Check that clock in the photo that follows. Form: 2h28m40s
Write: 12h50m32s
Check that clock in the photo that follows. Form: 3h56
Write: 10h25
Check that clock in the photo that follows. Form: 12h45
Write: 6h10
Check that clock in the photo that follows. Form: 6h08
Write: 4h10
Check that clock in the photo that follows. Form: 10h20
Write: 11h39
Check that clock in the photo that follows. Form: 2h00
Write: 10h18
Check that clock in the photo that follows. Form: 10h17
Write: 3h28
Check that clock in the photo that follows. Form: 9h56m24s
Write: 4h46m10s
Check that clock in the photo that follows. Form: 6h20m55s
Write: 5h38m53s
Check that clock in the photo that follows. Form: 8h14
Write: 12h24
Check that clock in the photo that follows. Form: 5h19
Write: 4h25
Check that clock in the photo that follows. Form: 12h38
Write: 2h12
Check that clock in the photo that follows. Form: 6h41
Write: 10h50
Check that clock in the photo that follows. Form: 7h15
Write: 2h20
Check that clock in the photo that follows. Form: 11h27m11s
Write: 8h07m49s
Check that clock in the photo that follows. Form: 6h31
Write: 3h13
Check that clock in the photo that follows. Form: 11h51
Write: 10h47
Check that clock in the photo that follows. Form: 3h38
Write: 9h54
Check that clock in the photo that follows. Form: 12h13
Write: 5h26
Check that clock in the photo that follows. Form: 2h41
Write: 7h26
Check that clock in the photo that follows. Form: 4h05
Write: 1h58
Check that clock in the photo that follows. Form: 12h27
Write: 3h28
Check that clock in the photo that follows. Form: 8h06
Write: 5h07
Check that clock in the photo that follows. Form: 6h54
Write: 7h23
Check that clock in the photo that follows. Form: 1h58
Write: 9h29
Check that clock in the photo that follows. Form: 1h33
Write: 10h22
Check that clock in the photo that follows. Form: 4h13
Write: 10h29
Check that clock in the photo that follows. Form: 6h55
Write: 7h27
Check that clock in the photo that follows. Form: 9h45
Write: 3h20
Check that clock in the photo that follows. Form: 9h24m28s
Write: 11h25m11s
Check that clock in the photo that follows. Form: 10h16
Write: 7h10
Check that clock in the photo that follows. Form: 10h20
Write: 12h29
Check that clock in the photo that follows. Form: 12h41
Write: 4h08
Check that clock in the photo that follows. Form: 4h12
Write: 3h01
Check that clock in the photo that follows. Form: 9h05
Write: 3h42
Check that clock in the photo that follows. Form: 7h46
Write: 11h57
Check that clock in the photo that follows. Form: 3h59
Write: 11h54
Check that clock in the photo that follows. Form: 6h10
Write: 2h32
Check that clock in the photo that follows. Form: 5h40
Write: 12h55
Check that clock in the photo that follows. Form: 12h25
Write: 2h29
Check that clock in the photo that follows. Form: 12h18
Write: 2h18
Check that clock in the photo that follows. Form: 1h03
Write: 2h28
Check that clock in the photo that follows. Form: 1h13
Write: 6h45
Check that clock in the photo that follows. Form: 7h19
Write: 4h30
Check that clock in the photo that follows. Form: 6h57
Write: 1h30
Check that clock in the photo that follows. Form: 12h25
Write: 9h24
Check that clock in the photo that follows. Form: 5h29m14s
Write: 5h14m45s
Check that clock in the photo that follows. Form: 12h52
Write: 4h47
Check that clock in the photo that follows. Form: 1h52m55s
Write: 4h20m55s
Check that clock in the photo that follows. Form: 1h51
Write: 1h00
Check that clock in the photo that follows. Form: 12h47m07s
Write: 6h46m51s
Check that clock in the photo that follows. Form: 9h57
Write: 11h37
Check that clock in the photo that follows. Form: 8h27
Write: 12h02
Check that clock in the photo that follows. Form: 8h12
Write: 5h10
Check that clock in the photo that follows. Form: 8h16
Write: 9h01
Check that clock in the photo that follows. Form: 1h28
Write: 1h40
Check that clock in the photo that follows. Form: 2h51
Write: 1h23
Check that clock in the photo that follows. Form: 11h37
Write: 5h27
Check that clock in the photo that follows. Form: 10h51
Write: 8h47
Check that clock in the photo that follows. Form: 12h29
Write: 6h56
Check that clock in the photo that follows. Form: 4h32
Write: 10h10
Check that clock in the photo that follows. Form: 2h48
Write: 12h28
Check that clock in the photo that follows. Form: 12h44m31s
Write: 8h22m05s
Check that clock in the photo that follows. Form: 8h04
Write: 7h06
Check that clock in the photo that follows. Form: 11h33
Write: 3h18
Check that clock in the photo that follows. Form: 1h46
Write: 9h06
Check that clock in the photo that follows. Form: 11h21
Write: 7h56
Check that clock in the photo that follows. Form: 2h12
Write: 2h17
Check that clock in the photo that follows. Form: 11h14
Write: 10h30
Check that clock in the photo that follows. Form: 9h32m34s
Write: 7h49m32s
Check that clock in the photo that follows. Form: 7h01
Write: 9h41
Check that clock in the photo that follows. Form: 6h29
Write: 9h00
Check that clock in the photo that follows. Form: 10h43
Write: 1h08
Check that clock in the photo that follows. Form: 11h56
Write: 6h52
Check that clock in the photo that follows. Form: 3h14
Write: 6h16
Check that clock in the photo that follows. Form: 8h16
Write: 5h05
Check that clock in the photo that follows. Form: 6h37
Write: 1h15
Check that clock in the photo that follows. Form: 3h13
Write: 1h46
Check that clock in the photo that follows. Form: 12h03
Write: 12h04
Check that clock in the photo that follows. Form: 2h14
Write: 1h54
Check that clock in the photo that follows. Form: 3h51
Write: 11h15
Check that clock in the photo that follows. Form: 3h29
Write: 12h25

— EXERCISE AIM —
Copy every row above word for word, line by line, in the same order.

— OUTPUT OF THE EXERCISE —
Check that clock in the photo that follows. Form: 2h28m40s
Write: 12h50m32s
Check that clock in the photo that follows. Form: 3h56
Write: 10h25
Check that clock in the photo that follows. Form: 12h45
Write: 6h10
Check that clock in the photo that follows. Form: 6h08
Write: 4h10
Check that clock in the photo that follows. Form: 10h20
Write: 11h39
Check that clock in the photo that follows. Form: 2h00
Write: 10h18
Check that clock in the photo that follows. Form: 10h17
Write: 3h28
Check that clock in the photo that follows. Form: 9h56m24s
Write: 4h46m10s
Check that clock in the photo that follows. Form: 6h20m55s
Write: 5h38m53s
Check that clock in the photo that follows. Form: 8h14
Write: 12h24
Check that clock in the photo that follows. Form: 5h19
Write: 4h25
Check that clock in the photo that follows. Form: 12h38
Write: 2h12
Check that clock in the photo that follows. Form: 6h41
Write: 10h50
Check that clock in the photo that follows. Form: 7h15
Write: 2h20
Check that clock in the photo that follows. Form: 11h27m11s
Write: 8h07m49s
Check that clock in the photo that follows. Form: 6h31
Write: 3h13
Check that clock in the photo that follows. Form: 11h51
Write: 10h47
Check that clock in the photo that follows. Form: 3h38
Write: 9h54
Check that clock in the photo that follows. Form: 12h13
Write: 5h26
Check that clock in the photo that follows. Form: 2h41
Write: 7h26
Check that clock in the photo that follows. Form: 4h05
Write: 1h58
Check that clock in the photo that follows. Form: 12h27
Write: 3h28
Check that clock in the photo that follows. Form: 8h06
Write: 5h07
Check that clock in the photo that follows. Form: 6h54
Write: 7h23
Check that clock in the photo that follows. Form: 1h58
Write: 9h29
Check that clock in the photo that follows. Form: 1h33
Write: 10h22
Check that clock in the photo that follows. Form: 4h13
Write: 10h29
Check that clock in the photo that follows. Form: 6h55
Write: 7h27
Check that clock in the photo that follows. Form: 9h45
Write: 3h20
Check that clock in the photo that follows. Form: 9h24m28s
Write: 11h25m11s
Check that clock in the photo that follows. Form: 10h16
Write: 7h10
Check that clock in the photo that follows. Form: 10h20
Write: 12h29
Check that clock in the photo that follows. Form: 12h41
Write: 4h08
Check that clock in the photo that follows. Form: 4h12
Write: 3h01
Check that clock in the photo that follows. Form: 9h05
Write: 3h42
Check that clock in the photo that follows. Form: 7h46
Write: 11h57
Check that clock in the photo that follows. Form: 3h59
Write: 11h54
Check that clock in the photo that follows. Form: 6h10
Write: 2h32
Check that clock in the photo that follows. Form: 5h40
Write: 12h55
Check that clock in the photo that follows. Form: 12h25
Write: 2h29
Check that clock in the photo that follows. Form: 12h18
Write: 2h18
Check that clock in the photo that follows. Form: 1h03
Write: 2h28
Check that clock in the photo that follows. Form: 1h13
Write: 6h45
Check that clock in the photo that follows. Form: 7h19
Write: 4h30
Check that clock in the photo that follows. Form: 6h57
Write: 1h30
Check that clock in the photo that follows. Form: 12h25
Write: 9h24
Check that clock in the photo that follows. Form: 5h29m14s
Write: 5h14m45s
Check that clock in the photo that follows. Form: 12h52
Write: 4h47
Check that clock in the photo that follows. Form: 1h52m55s
Write: 4h20m55s
Check that clock in the photo that follows. Form: 1h51
Write: 1h00
Check that clock in the photo that follows. Form: 12h47m07s
Write: 6h46m51s
Check that clock in the photo that follows. Form: 9h57
Write: 11h37
Check that clock in the photo that follows. Form: 8h27
Write: 12h02
Check that clock in the photo that follows. Form: 8h12
Write: 5h10
Check that clock in the photo that follows. Form: 8h16
Write: 9h01
Check that clock in the photo that follows. Form: 1h28
Write: 1h40
Check that clock in the photo that follows. Form: 2h51
Write: 1h23
Check that clock in the photo that follows. Form: 11h37
Write: 5h27
Check that clock in the photo that follows. Form: 10h51
Write: 8h47
Check that clock in the photo that follows. Form: 12h29
Write: 6h56
Check that clock in the photo that follows. Form: 4h32
Write: 10h10
Check that clock in the photo that follows. Form: 2h48
Write: 12h28
Check that clock in the photo that follows. Form: 12h44m31s
Write: 8h22m05s
Check that clock in the photo that follows. Form: 8h04
Write: 7h06
Check that clock in the photo that follows. Form: 11h33
Write: 3h18
Check that clock in the photo that follows. Form: 1h46
Write: 9h06
Check that clock in the photo that follows. Form: 11h21
Write: 7h56
Check that clock in the photo that follows. Form: 2h12
Write: 2h17
Check that clock in the photo that follows. Form: 11h14
Write: 10h30
Check that clock in the photo that follows. Form: 9h32m34s
Write: 7h49m32s
Check that clock in the photo that follows. Form: 7h01
Write: 9h41
Check that clock in the photo that follows. Form: 6h29
Write: 9h00
Check that clock in the photo that follows. Form: 10h43
Write: 1h08
Check that clock in the photo that follows. Form: 11h56
Write: 6h52
Check that clock in the photo that follows. Form: 3h14
Write: 6h16
Check that clock in the photo that follows. Form: 8h16
Write: 5h05
Check that clock in the photo that follows. Form: 6h37
Write: 1h15
Check that clock in the photo that follows. Form: 3h13
Write: 1h46
Check that clock in the photo that follows. Form: 12h03
Write: 12h04
Check that clock in the photo that follows. Form: 2h14
Write: 1h54
Check that clock in the photo that follows. Form: 3h51
Write: 11h15
Check that clock in the photo that follows. Form: 3h29
Write: 12h25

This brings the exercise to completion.